Records:
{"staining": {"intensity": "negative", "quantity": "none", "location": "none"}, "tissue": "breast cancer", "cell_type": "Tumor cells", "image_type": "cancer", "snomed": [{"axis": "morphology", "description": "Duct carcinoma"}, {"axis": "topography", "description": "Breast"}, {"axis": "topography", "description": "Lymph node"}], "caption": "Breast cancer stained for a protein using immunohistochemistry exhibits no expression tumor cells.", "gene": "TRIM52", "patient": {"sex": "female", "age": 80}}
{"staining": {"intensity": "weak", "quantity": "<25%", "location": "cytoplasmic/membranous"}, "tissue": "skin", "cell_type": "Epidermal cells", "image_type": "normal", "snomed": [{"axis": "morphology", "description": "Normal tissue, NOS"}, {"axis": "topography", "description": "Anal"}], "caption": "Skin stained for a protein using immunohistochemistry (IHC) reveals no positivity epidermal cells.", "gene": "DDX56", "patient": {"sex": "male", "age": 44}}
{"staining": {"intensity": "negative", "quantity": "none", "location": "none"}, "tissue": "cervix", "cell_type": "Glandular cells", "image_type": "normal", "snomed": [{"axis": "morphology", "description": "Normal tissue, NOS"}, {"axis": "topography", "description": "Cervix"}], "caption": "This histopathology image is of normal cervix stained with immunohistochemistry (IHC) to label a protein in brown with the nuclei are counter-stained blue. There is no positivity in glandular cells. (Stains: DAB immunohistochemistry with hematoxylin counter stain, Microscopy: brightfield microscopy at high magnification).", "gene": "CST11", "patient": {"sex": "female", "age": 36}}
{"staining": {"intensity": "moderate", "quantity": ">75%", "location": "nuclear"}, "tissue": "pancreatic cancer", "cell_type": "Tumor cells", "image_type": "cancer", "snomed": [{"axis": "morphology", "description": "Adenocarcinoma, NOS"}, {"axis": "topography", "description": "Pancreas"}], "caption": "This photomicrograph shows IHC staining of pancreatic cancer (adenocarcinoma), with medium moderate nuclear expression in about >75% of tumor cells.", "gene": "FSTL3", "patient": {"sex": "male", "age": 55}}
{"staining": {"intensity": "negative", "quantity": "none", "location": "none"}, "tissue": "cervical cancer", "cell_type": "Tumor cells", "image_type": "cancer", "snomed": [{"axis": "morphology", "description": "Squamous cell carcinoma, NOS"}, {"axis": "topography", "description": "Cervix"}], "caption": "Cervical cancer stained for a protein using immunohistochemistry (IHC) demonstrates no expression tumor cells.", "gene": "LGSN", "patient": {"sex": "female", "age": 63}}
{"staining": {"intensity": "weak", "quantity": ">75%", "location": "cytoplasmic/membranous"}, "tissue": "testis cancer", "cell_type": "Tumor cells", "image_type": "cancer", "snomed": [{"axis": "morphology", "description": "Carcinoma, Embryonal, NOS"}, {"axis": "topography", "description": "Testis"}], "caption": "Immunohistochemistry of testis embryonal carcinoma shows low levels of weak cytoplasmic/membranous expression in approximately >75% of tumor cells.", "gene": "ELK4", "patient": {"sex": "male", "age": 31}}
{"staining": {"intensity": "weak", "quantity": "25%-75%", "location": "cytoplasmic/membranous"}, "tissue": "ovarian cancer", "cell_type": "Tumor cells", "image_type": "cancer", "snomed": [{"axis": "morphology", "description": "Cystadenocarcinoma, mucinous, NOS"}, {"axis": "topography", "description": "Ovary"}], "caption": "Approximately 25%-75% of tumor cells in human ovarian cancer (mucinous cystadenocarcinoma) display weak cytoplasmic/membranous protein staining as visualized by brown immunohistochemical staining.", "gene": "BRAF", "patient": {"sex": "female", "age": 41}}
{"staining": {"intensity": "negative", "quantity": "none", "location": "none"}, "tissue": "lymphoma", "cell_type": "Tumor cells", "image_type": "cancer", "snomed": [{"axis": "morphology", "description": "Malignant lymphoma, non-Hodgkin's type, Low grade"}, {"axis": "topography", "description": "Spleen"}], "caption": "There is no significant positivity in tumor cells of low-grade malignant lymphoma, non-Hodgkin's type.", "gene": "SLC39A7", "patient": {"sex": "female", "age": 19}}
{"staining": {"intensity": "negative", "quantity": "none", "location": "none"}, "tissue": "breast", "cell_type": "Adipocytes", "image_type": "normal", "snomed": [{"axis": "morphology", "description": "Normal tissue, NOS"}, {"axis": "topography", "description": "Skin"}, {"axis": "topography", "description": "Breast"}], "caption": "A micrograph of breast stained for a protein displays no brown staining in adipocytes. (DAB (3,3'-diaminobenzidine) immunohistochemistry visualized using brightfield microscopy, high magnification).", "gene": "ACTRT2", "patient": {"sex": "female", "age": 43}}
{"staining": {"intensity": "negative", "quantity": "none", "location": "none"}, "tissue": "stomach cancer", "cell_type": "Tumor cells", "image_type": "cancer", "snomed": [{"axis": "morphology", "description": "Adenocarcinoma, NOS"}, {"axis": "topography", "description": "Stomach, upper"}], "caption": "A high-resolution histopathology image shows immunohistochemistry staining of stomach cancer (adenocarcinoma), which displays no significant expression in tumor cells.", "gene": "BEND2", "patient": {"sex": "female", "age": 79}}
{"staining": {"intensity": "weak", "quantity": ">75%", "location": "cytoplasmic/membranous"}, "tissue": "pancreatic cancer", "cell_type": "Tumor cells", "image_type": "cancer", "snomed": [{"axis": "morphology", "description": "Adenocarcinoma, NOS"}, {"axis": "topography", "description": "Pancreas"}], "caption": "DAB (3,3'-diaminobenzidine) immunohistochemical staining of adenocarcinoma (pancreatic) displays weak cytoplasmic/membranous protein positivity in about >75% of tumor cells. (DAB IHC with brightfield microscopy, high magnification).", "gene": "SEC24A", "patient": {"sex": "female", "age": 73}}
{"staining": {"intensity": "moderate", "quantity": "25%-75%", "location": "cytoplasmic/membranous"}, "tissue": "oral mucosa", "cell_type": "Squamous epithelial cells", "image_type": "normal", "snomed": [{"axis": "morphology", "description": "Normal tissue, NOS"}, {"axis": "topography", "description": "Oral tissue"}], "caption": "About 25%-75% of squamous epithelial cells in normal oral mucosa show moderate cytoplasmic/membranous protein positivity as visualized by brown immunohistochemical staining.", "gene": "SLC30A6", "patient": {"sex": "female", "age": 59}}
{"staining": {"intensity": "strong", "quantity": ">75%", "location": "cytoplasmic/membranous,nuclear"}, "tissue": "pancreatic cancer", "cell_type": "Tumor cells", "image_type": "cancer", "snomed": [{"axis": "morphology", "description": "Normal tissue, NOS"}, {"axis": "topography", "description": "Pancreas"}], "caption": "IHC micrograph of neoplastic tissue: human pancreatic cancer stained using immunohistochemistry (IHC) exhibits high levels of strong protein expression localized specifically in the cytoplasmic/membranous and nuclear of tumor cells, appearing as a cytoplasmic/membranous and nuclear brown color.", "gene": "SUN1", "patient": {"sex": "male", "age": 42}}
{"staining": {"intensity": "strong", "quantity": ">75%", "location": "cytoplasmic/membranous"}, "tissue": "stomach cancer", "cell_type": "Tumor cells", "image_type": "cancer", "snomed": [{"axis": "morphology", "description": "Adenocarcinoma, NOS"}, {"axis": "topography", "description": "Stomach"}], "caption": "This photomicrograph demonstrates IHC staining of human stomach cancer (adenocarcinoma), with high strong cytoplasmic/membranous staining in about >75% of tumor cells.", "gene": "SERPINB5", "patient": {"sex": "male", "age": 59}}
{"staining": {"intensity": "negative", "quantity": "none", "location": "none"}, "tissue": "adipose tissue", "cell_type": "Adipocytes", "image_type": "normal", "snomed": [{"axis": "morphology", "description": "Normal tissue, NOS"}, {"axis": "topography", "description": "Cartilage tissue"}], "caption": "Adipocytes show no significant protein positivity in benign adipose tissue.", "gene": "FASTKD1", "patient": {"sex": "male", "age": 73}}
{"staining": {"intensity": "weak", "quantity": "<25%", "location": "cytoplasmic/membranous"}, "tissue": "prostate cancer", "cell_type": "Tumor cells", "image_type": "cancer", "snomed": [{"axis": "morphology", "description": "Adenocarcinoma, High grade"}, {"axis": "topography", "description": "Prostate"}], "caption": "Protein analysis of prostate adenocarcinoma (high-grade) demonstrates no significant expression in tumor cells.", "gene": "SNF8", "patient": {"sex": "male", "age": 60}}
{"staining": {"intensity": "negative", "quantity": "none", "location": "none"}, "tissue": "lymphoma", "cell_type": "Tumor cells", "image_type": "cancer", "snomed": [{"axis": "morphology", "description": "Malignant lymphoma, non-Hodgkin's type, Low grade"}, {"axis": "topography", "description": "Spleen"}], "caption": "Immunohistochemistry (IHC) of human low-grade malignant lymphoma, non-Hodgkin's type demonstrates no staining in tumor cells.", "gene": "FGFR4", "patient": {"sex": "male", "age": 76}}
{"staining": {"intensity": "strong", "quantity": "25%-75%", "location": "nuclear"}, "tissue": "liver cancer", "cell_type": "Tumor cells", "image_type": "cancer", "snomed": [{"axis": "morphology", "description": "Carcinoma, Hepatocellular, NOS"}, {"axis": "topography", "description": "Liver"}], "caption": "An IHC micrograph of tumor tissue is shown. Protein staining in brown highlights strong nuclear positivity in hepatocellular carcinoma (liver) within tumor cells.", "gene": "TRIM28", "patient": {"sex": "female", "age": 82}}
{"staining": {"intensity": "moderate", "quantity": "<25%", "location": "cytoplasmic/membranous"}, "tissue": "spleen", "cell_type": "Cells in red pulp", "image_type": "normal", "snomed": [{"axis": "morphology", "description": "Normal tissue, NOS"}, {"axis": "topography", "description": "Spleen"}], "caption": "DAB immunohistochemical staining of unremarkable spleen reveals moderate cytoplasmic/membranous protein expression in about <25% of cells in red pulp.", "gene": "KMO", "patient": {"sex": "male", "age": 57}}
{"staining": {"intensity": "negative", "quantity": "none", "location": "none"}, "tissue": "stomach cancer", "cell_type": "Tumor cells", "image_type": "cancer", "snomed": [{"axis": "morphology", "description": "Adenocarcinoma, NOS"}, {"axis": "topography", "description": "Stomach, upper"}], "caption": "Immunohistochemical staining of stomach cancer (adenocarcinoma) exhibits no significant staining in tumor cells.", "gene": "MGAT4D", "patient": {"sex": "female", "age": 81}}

What you will do:
Within the listing above, give again exactly every line from the line with "immunohistochemistry (IHC) demonstrates" through the line with "is no significant", both included, and no other line.

Output:
{"staining": {"intensity": "negative", "quantity": "none", "location": "none"}, "tissue": "cervical cancer", "cell_type": "Tumor cells", "image_type": "cancer", "snomed": [{"axis": "morphology", "description": "Squamous cell carcinoma, NOS"}, {"axis": "topography", "description": "Cervix"}], "caption": "Cervical cancer stained for a protein using immunohistochemistry (IHC) demonstrates no expression tumor cells.", "gene": "LGSN", "patient": {"sex": "female", "age": 63}}
{"staining": {"intensity": "weak", "quantity": ">75%", "location": "cytoplasmic/membranous"}, "tissue": "testis cancer", "cell_type": "Tumor cells", "image_type": "cancer", "snomed": [{"axis": "morphology", "description": "Carcinoma, Embryonal, NOS"}, {"axis": "topography", "description": "Testis"}], "caption": "Immunohistochemistry of testis embryonal carcinoma shows low levels of weak cytoplasmic/membranous expression in approximately >75% of tumor cells.", "gene": "ELK4", "patient": {"sex": "male", "age": 31}}
{"staining": {"intensity": "weak", "quantity": "25%-75%", "location": "cytoplasmic/membranous"}, "tissue": "ovarian cancer", "cell_type": "Tumor cells", "image_type": "cancer", "snomed": [{"axis": "morphology", "description": "Cystadenocarcinoma, mucinous, NOS"}, {"axis": "topography", "description": "Ovary"}], "caption": "Approximately 25%-75% of tumor cells in human ovarian cancer (mucinous cystadenocarcinoma) display weak cytoplasmic/membranous protein staining as visualized by brown immunohistochemical staining.", "gene": "BRAF", "patient": {"sex": "female", "age": 41}}
{"staining": {"intensity": "negative", "quantity": "none", "location": "none"}, "tissue": "lymphoma", "cell_type": "Tumor cells", "image_type": "cancer", "snomed": [{"axis": "morphology", "description": "Malignant lymphoma, non-Hodgkin's type, Low grade"}, {"axis": "topography", "description": "Spleen"}], "caption": "There is no significant positivity in tumor cells of low-grade malignant lymphoma, non-Hodgkin's type.", "gene": "SLC39A7", "patient": {"sex": "female", "age": 19}}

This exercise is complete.